Majówka Kaczawska 3/4. Lawa w zagrodzie.
![]() |
element ekspozycji w Sudeckiej Zagrodzie Edukacyjnej w Dobkowie |
Trasa: Wojcieszów> (bez znaków) Wojcieszów, ruiny zamku> (czerwoną ścieżką spacerową) Trzciniec, ruiny szubienicy> (czarną ścieżką spacerową) Dobków> (bez znaków) Dobków, Sudecka Zagroda Edukacyjna> (zieloną ścieżką spacerową) Rozdroże pod Rogaczem> (czarną ścieżką spacerową) Rozdroże pod Marcińcem> (niebieskim szlakiem) Szyb Louis> Radzimowice> (bez znaków) Radzimowice, Kamienny Krąg> (czerwoną ścieżką spacerową) Mysłów> (zieloną ścieżką spacerową) Kamieniołom Sobocin> Lubrza> Czerwona Skała> (bez znaków) Kaczorów
Długość trasy: 30 km
Czas przejścia (nie licząc zwiedzania Sudeckiej Zagrody Edukacyjnej): 6 h 15 min.

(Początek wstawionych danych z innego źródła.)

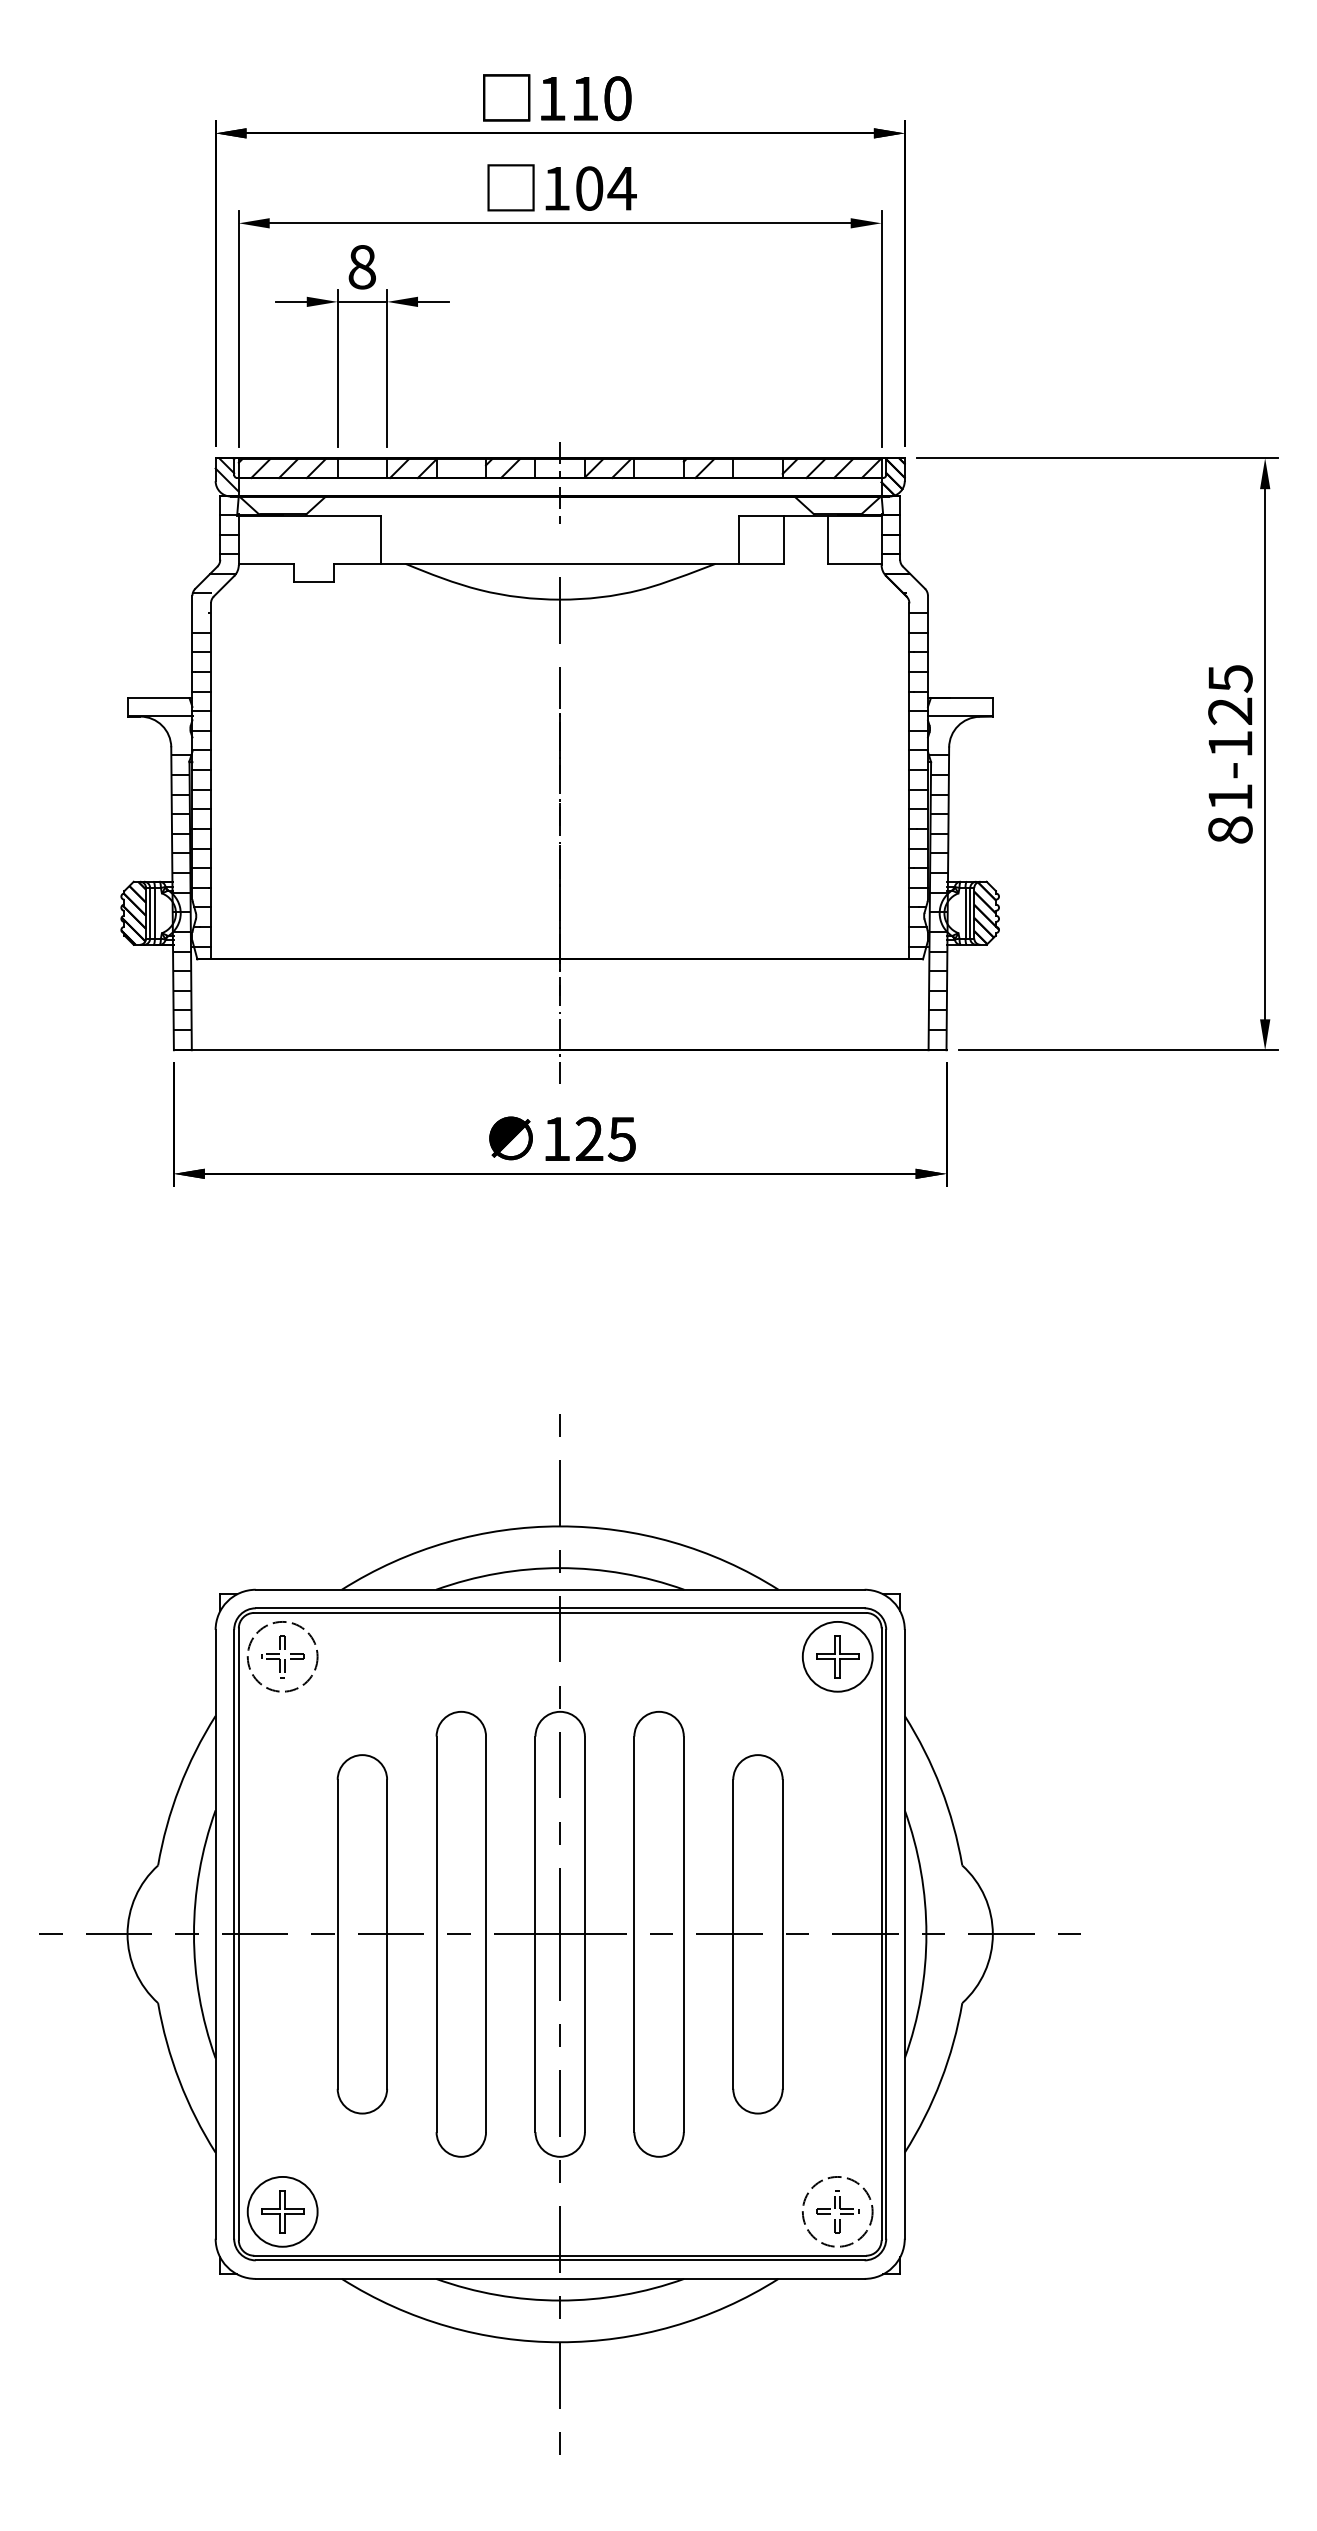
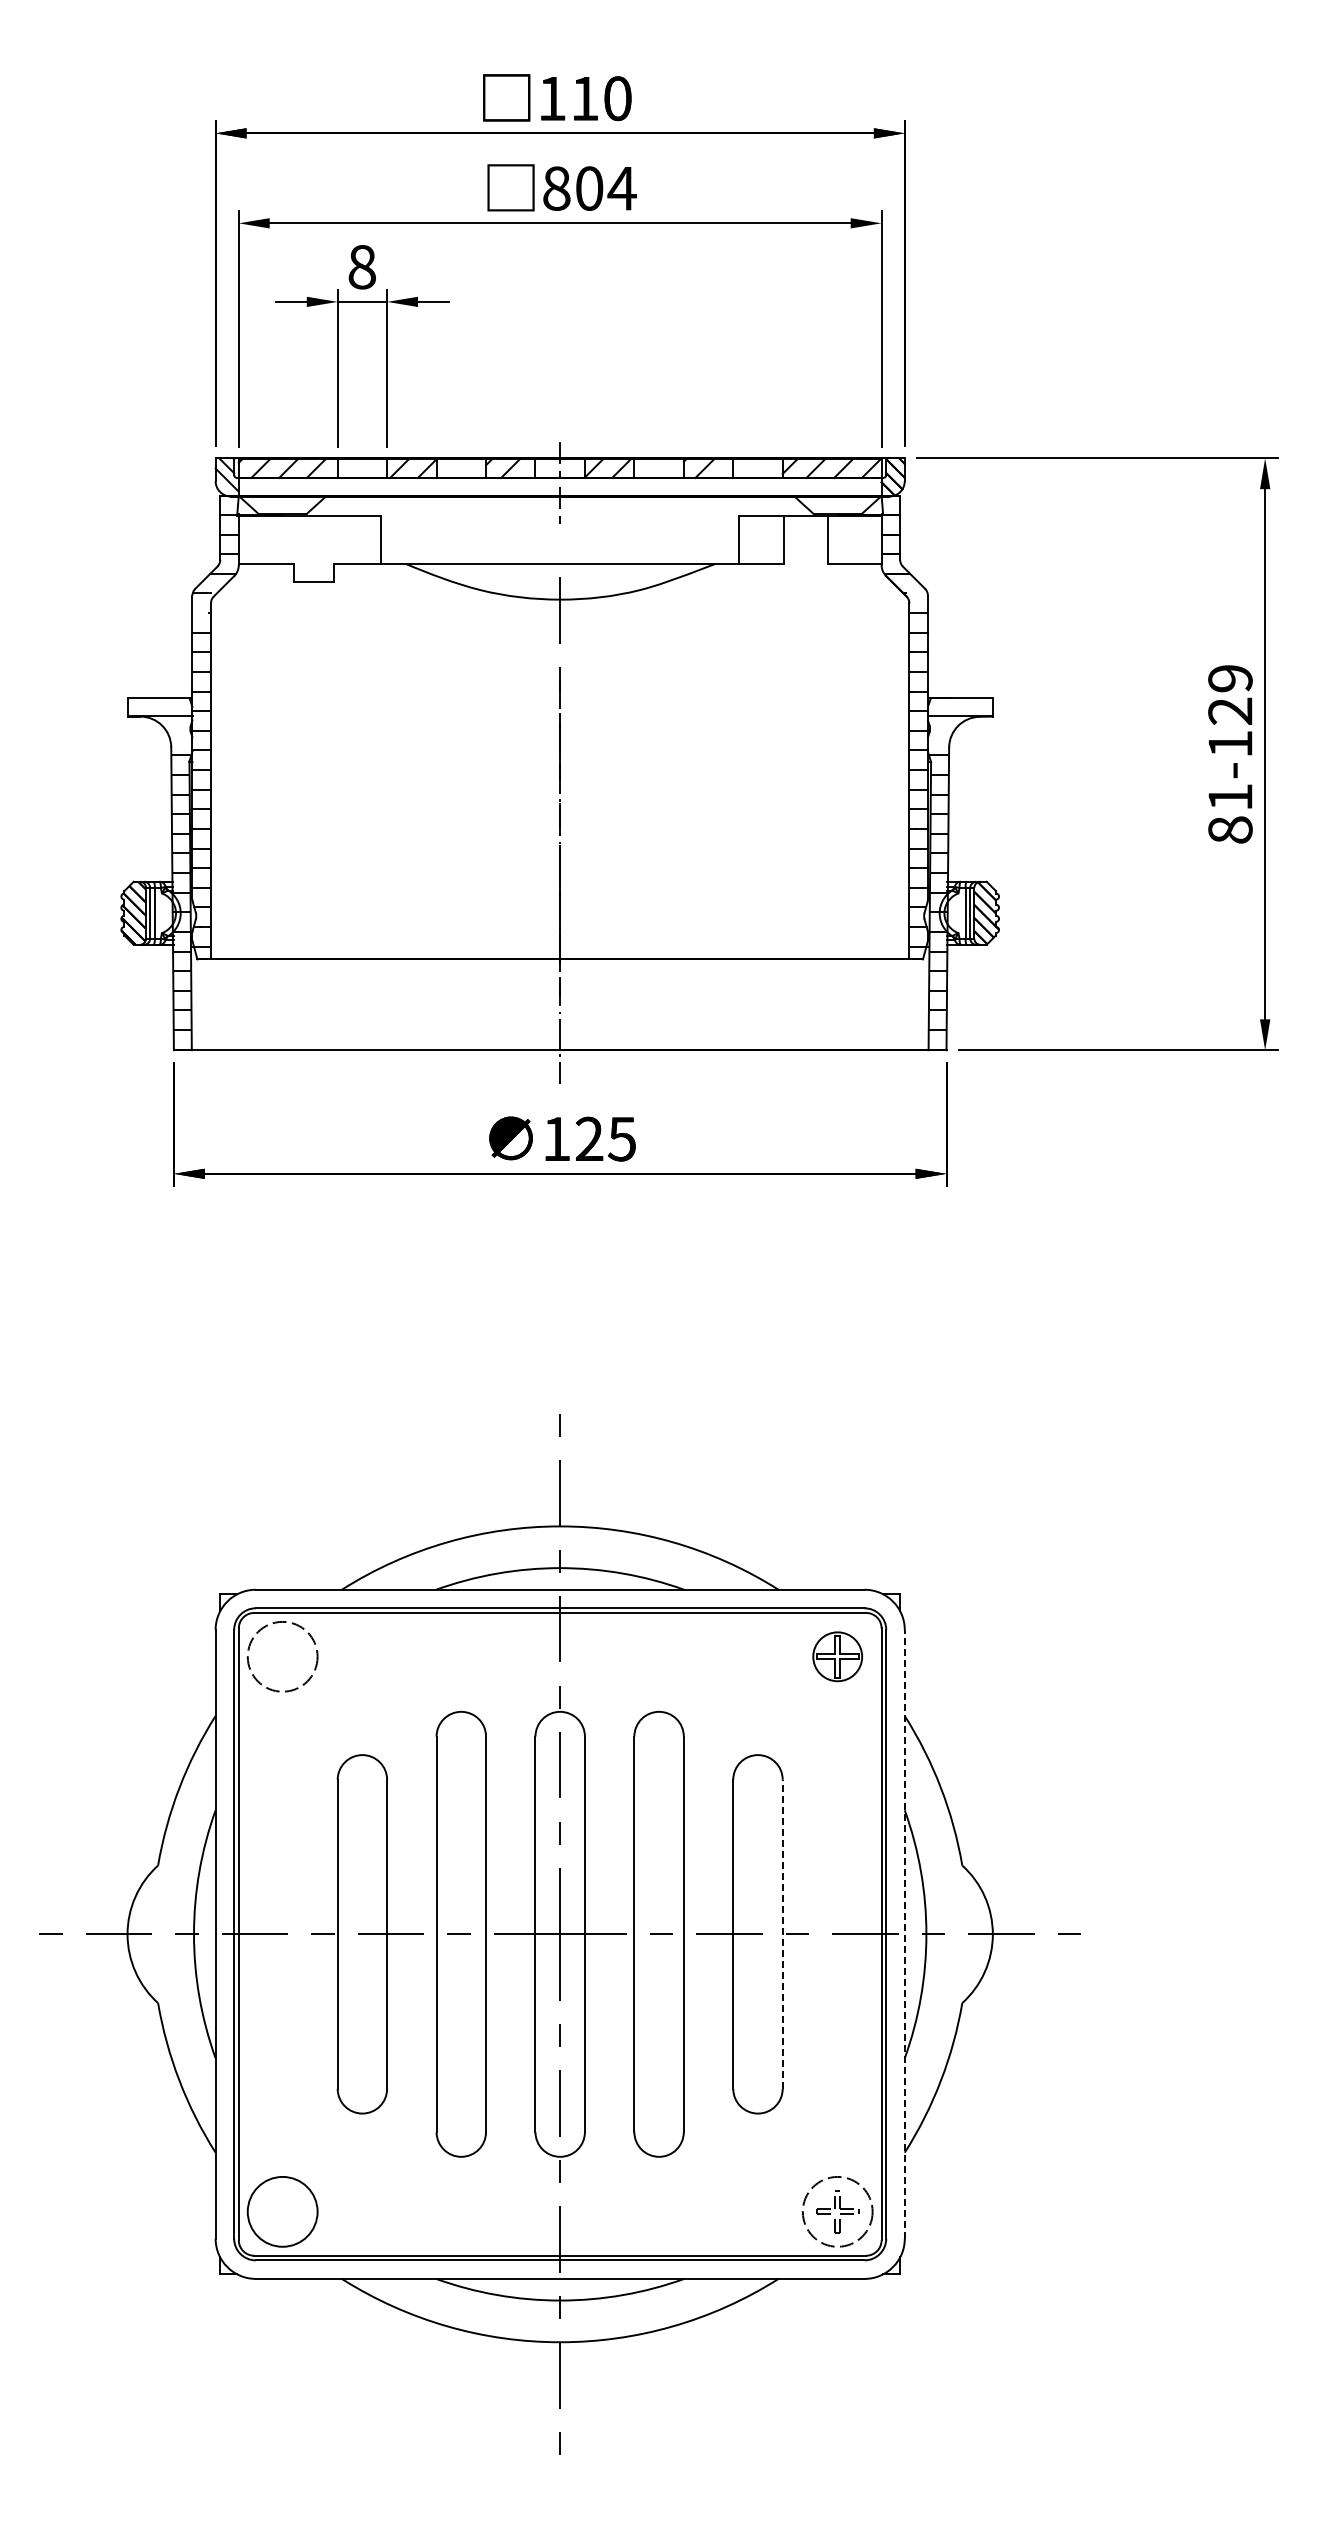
text at (556, 188): 104 -> 804
text at (1230, 678): 81-125 -> 81-129
part at (282, 1656): present -> none
circle at (837, 1656) diameter: 70 px -> 49 px
line at (904, 1933): solid -> dashed
line at (782, 1934): solid -> dashed
part at (282, 2211): present -> none
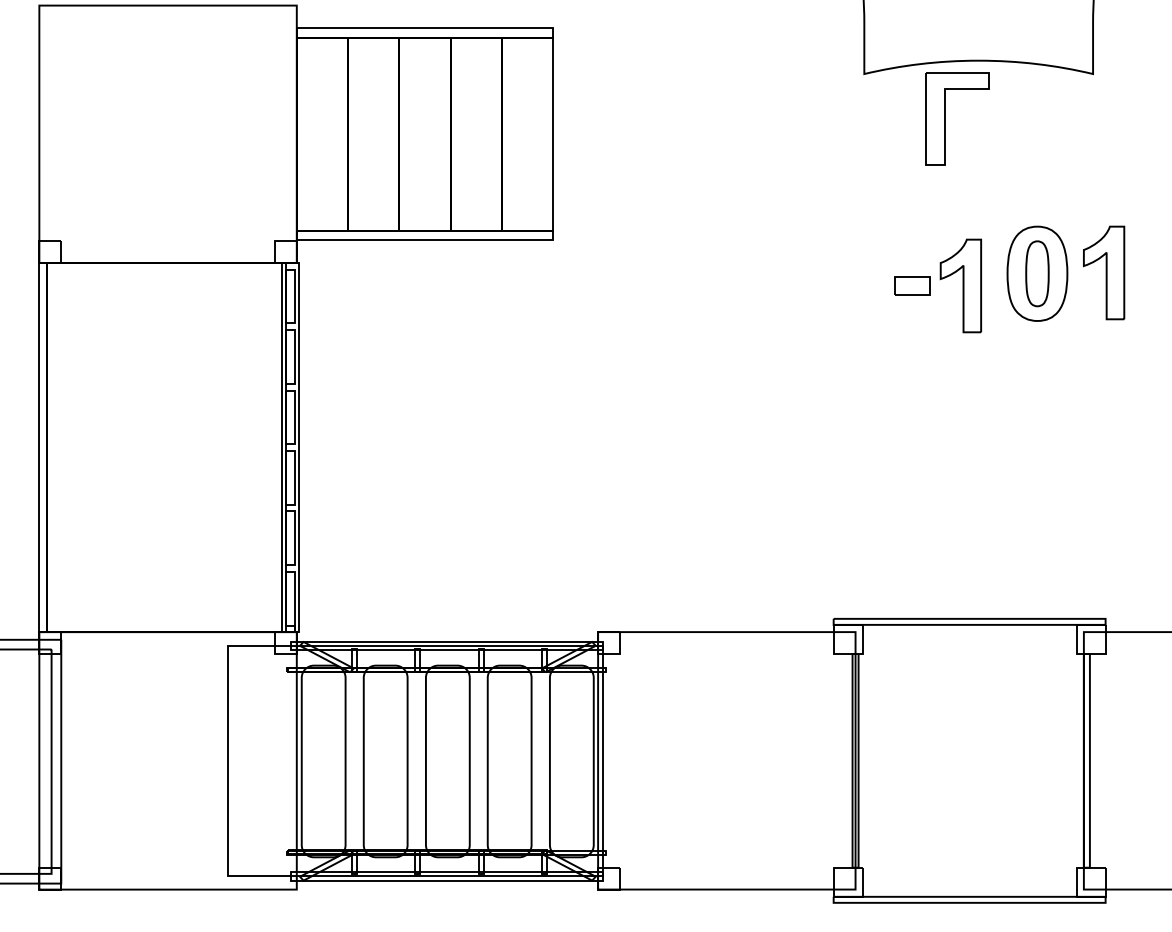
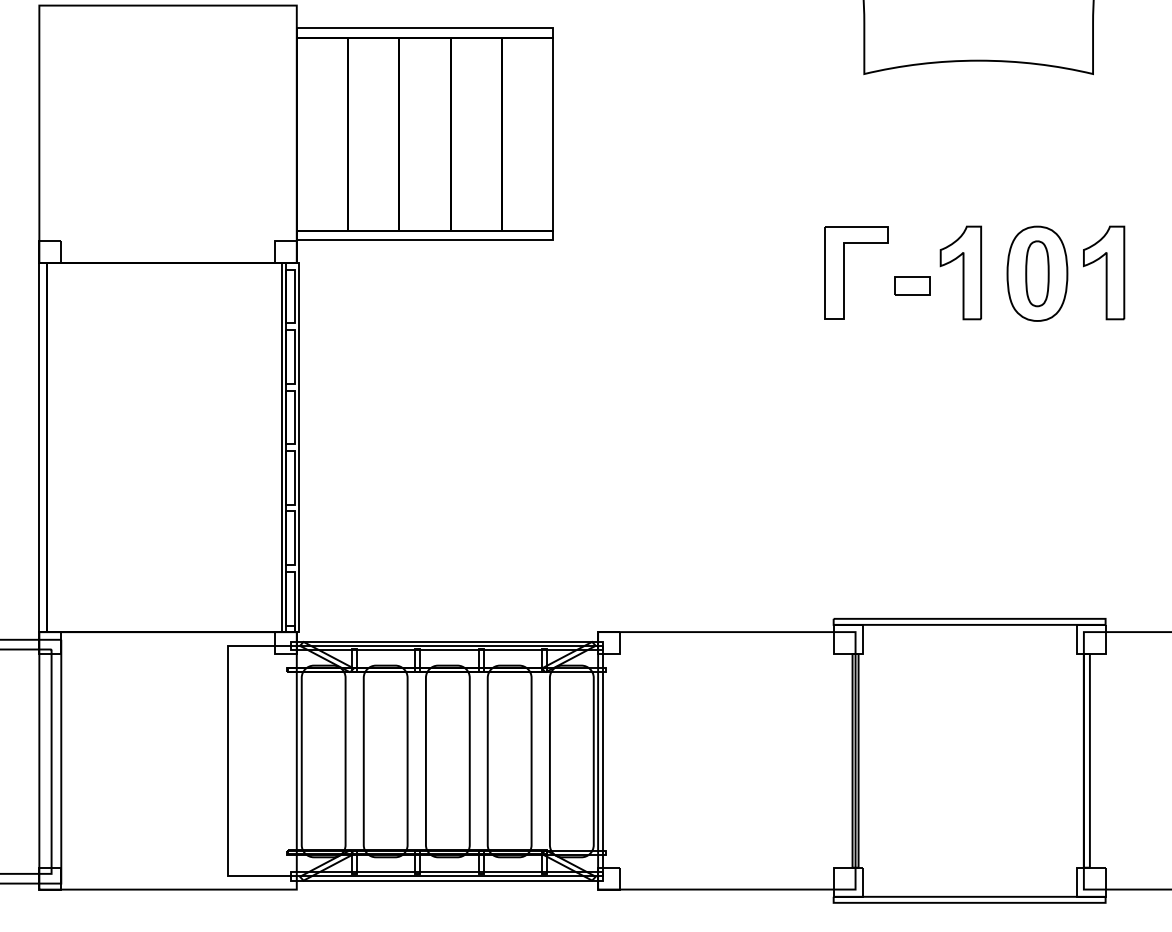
part at (945, 118) position: (945, 118) -> (844, 272)
part at (960, 285) position: (960, 285) -> (960, 272)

Kiedy rano kręcimy się po Wojcieszowie, nad Karkonoszami wisi lekko pomrukująca granatowa chmura. Ufając że nie zmierza w naszą stronę, idziemy zobaczyć nieco mniej znaną atrakcję zlokalizowaną w dolnej części miejscowości. Aby do niej dotrzeć, przed neorenesansowym Pałacem na wodzie skręcamy z ulicy Bolesława Chrobrego na zachód. Następnie odbijamy na południe, w drogę równoległą do nieczynnej linii kolejowej. Tak docieramy do wzgórza Rogowa (382 m n.p.m.), na zboczu którego zachowały się ruiny niewielkiej kamiennej budowli z XIV w. Ustawiony obok słupek głosi, że to zamek, ale takie określenie może być trochę na wyrost. Według opinii badaczy budowla mogła funkcjonować jako strażnica, refugium albo wieża mieszkalna. Dzisiaj, jak zauważamy, pełni głównie rolę miejsca na ognisko...
![]() |
,,zamek" w Wojcieszowie |
![]() |
na ,,zamku"... |
![]() |
kamienna tablica przy ,,zamku" |
Poprzyglądawszy się resztkom murów, zawracamy, aby ruszyć w stronę innego, dość nietypowego zabytku, wzniesionego na siodle pod Trzcińcem (485 m n.p.m.). Pniemy się w górę wąską ścieżką prowadzącą przez las, kiedy nagle z lewej strony dobiega nas głośne, choć nieco jakby zachrypnięte szczekanie. -Pies- myślimy. - Najwyraźniej zabudowania znajdują się bliżej niż nam się wydawało. Robimy jeszcze kilka kroków, po czym znów słyszymy takie same, dziwaczne dźwięki. Ale tym razem z prawej. Otaczają nas!!! Zanim zaczniemy wyobrażać sobie leśne monstra czyhające na nieświadomych turystów, przypomnimy sobie jednak, że właśnie w taki sposób porozumiewają się... sarny.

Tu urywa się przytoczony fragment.